El funcionalismo fue criticado desde las teorías interpretativistas que postulaban que los hechos humanos por un orden externo a los individuos, sino por las significaciones que ellos asignan a sus acciones. Estas significaciones que fundan el orden social no son observables, y como el orden simbólico varía en cada pueblo modificando los sentidos de las prácticas, el investigador debe proceder a reconocerlos en su propia lógica, a través de técnicas que garanticen la eliminación de nociones etno y sociocéntricas.
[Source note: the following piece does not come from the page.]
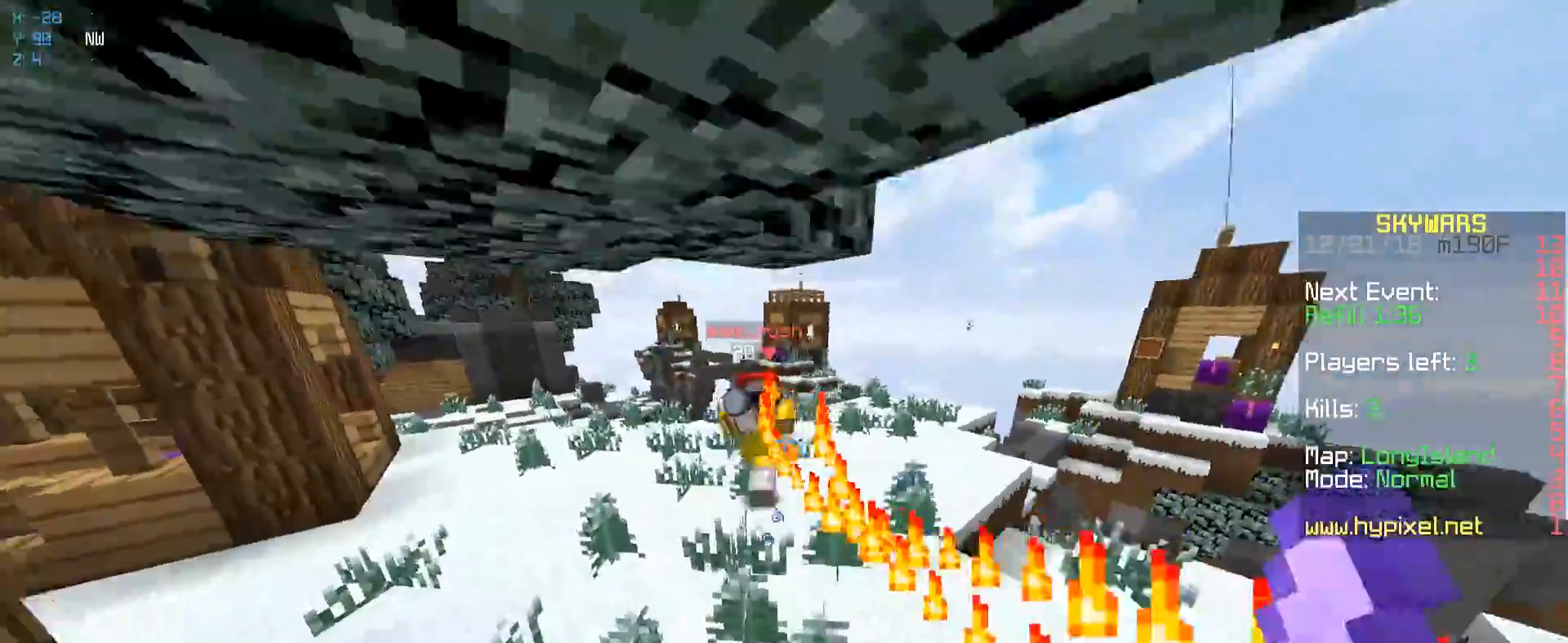
{"keys": ["a", "w"], "mouse": ["left"], "events": [[217, "a", "down"]]}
El investigador debía revivir en carne propia las situaciones de sus informantes, dado que el aprendizaje de los significados solo se realizaría mediante la empatía y el ejercicio mismo de esos significados. Entonces se introdujeron cambios importantes en el trabajo de campo:
1. el reconocimiento de la subjetividad del investigador en el proceso de conocimiento;
2. el campo de las significaciones sociales es más relevante por su particularidad que por su generalidad, de modo que el investigador debe reconstruir la lógica y la coherencia propias de la cultura que estudia.
El investigador aspira a ser uno más, copiando y reviviendo la cultura desde adentro, pues los significados se extraen de los usos prácticos en escenarios concretos. El trabajo de campo se asocia a la inmersión subjetiva: el investigador intenta penetrar el punto de vista nativo a través de la empatía. El trabajo de campo es la instancia que permite efectuar una traducción: la etnografía se concibe como una decodificación y la cultura como un texto en lengua desconocida que el antropólogo aprende a expresar en su propia lengua haciendo uso del procedimiento hermenéutico.
Esta corriente ha despertado algunas críticas. El investigador nunca se transformaría en “uno más” ni en agente neutro de observación y registro, pues accede al campo desde su historia cultural y teórica. Los informantes se conducen hacia él de modo diferente a como lo hacen entre sí.